This exercise asks for a copy of each line in the records below with the word "your" in it.

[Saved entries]
= = = = = = =

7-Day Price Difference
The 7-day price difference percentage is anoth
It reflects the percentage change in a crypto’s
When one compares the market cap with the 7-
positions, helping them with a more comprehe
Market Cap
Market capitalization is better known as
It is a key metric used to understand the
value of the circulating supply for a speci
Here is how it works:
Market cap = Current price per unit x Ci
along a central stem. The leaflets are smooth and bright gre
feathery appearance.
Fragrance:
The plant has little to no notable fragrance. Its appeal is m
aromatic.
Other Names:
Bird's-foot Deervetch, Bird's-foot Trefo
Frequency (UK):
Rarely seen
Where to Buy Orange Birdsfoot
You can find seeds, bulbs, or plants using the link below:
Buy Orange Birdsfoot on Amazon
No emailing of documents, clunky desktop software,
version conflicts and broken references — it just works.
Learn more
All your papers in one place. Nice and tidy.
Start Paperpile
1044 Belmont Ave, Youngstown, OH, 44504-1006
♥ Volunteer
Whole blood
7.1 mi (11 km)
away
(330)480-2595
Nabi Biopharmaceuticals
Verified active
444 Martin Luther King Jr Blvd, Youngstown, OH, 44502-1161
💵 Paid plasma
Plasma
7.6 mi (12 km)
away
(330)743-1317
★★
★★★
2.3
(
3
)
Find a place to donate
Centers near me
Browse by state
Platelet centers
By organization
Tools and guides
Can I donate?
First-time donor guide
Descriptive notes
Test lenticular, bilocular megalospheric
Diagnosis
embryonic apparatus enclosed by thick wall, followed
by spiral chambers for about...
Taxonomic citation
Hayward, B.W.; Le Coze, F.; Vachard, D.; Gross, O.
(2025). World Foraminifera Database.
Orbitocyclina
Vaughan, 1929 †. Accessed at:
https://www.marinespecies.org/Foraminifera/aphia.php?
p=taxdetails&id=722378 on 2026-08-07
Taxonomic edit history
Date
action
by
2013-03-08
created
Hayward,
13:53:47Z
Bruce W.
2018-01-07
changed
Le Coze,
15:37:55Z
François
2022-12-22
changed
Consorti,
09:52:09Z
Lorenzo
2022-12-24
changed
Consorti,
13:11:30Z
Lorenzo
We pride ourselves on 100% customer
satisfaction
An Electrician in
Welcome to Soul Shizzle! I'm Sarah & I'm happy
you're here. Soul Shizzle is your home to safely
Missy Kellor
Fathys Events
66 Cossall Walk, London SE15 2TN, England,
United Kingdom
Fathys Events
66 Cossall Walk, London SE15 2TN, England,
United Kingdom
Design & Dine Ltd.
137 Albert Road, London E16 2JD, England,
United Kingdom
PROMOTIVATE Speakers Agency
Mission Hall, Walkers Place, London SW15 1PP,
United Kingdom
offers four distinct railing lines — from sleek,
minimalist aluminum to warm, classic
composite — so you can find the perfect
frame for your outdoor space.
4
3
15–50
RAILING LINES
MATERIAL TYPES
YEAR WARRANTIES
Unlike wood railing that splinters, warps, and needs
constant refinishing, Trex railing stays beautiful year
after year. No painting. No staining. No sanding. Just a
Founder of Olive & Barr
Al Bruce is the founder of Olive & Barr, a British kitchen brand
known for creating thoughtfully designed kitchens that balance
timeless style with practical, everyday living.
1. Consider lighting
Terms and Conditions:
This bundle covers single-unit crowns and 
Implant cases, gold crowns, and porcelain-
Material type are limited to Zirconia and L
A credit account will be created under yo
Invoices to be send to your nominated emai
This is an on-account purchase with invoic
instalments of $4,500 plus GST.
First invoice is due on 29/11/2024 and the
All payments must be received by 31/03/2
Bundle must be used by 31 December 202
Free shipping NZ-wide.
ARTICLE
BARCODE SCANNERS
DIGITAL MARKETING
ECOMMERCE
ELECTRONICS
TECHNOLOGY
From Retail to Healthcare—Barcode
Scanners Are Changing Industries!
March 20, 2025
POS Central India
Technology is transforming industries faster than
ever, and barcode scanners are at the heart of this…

= = = = = = =

## WRITTEN RESPONSE
All your papers in one place. Nice and tidy.
you're here. Soul Shizzle is your home to safely
frame for your outdoor space.
Invoices to be send to your nominated emai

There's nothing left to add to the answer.